A new digital archive, and a program of frequent public screenings and exhibitions, has been created for the South Side Home Movie Project, which was started in 2005 by University professor Jacqueline Stewart. The Project archives, digitizes, and publicly screens the home movies of South Side families produced from 1929–1982 on 16 mm, 8 mm, and Super 8 films.
According to Stewart, by collecting and screening the experiences and minutiae of the films’ predominantly Black South Side families, the Project aims to challenge the negative images and stereotypes of the South Side that pervade American media.
Stewart began the project after she was unable to find early Black films for her research, according to Candace Ming, the project’s archivist. “She knew they had to exist, and she likes to say she was nosy,” Ming said. “Ordinary Black families had to have films that documented their lives, and of course she was right.”
When Stewart began collecting the films, the families involved were often skeptical of the films’ value, believing that they were so personal that they would be boring to outside viewers.
However, audience reactions to public screenings of the home movies proved otherwise. According to Stewart, at one public viewing, a white family from Bridgeport and a Black family from neighboring Bronzeville began engaging in conversation after recognizing having owned the same sofa as the one depicted in the film.
Ming also described viewers recognizing streets, or even people, from the films. She added that the films’ universal themes, such as parental affection, allow the films to transcend divisions of race and class. “After watching all these movies, it’s like, ‘Hey, I’m part of your family now,’” Ming said.
In addition, in depicting the private lives of South Side residents, the films shed new light on historical events by presenting them from the perspectives of many different individuals. In an interview with WBEZ, Ming described one of her favorite film reels, a longer 20-minute movie that documents historical events such as the Bud Billiken parade, the largest African American parade in the nation, and the 1963 school boycott against the segregationist policies of the Chicago Public Schools. One of the films also includes the memorial march for Medgar Evers and features his widow Myrlie Evers-Williams.
“People really respond to this footage…because it’s showing such a different perspective of the South Side,” Ming said of the films’ effects on their contributors, who are primarily South Side residents. She added that the films have proven especially powerful for children and teenagers, who are constantly inundated with negative depictions of their communities in the media.
In 2017, teenage South Siders responded to the home movies by making their own films. The project, entitled “Breaking Barriers,” used cell phone footage and clips from the South Side Home Movie project to compare common portrayals of the South Side with the teenagers’ own experiences.

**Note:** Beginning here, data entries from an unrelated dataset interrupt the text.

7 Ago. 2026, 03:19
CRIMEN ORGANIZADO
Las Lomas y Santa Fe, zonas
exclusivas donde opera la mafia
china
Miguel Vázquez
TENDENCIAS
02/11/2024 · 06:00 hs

The Home Movie project also provides families or individuals with the opportunity to see their home movies, very often for the first time. According to Ming, many people who brought in their family film reels had thrown out the equipment to view the films and brought the movies to Stewart’s project in order to be able to see what was on them.
Ming added that Stewart believes in allowing viewers to see the original footage played on the original equipment, which is at odds with traditional archiving principles of avoiding screening unique prints to assure preservation of the film. “Working with Jackie has changed…how I view archiving,” she said.
The project is expanding its collection by the day, Ming said. Stewart professed her desire to obtain resources that would allow videotaped movies to be added to the collection. Videotaping was an affordable option and many of the family movies were captured on tape, but digitizing these films is an expensive process.
“The camcorder…is cheaper, and opens up a broader range of family demographics,” Stewart said.